The weird tracks on the record are getting the most attention, but Mosquito also features some amazing fucking songs; high points in the YYYs’ formidable discography. ”Under the Earth,” linked above, is a monster, with Karen O, aided by a brilliant echo effect, riding the band’s slinkiest groove ever (there’s even a bass guitar!). Opener and lead single “Sacrilege” employs a gospel choir, an obvious irony, yes, but the moment halfway through the song when the choir enters is one of the most powerful musical moments of the year so far. ”Despair” is a natural progression from It’s Blitz, a more low-key and vulnerable version of “Zero.” “Slave” is most successful at recreating the barebones energy of Fever to Tell but evolved enough to not be derivative (I think many of the critics who don’t like the record want the rockers to sound more like “Slave,” less like the Rocky Horror-esque “Area 52”). ”Wedding Song,” the song Karen O sang to her husband at her wedding, is unsurprisingly beautiful. Karen O has proven on previous albums and on her side projects (most notably in “All is Love” from the Where The Wild Things Are soundtrack and the breathtakingly beautiful “Song For a Warrior” from Swans’ The Seer) that she has a voice that can penetrate even the most jaded soul. The band is wise to resist the temptation of recording 10 “Wedding Songs” or “Hysterics” per album, so the impact of Karen’s vulnerability does not diminish.
Though it lacks the overall consistency of It’s Blitz, the best songs on Mosquito are proof positive that the YYYs are one of the best and most versatile bands of the Indie era. Nearly all of the bands I’m covering for this feature are coming off their most acclaimed and popular albums. The Yeah Yeah Yeahs, with Mosquito, admirably push forward, realizing that the best path to longevity is to not take themselves too seriously.

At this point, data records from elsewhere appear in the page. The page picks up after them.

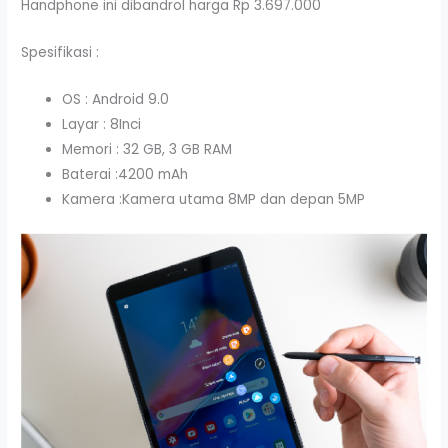
Handphone ini dibandrol harga Rp 3.697.000
Spesifikasi :
OS : Android 9.0
Layar : 8Inci
Memori : 32 GB, 3 GB RAM
Baterai :4200 mAh
Kamera :Kamera utama 8MP dan depan 5MP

State of the Indie Union: Of all the blog era’s flagship bands, the Yeah Yeah Yeahs seem to be the most likely to remain relevant until the next decade. Karen O is a star, and Mosquito shows that they are still willing to experiment and that they’re not afraid to grow old. Look for them to have a career arc similar to the Flaming Lips (another band to be profiled in this series), experimental studio albums every 3-4 years and side projects and guest performances to keep Karen O in the spotlight during off-years.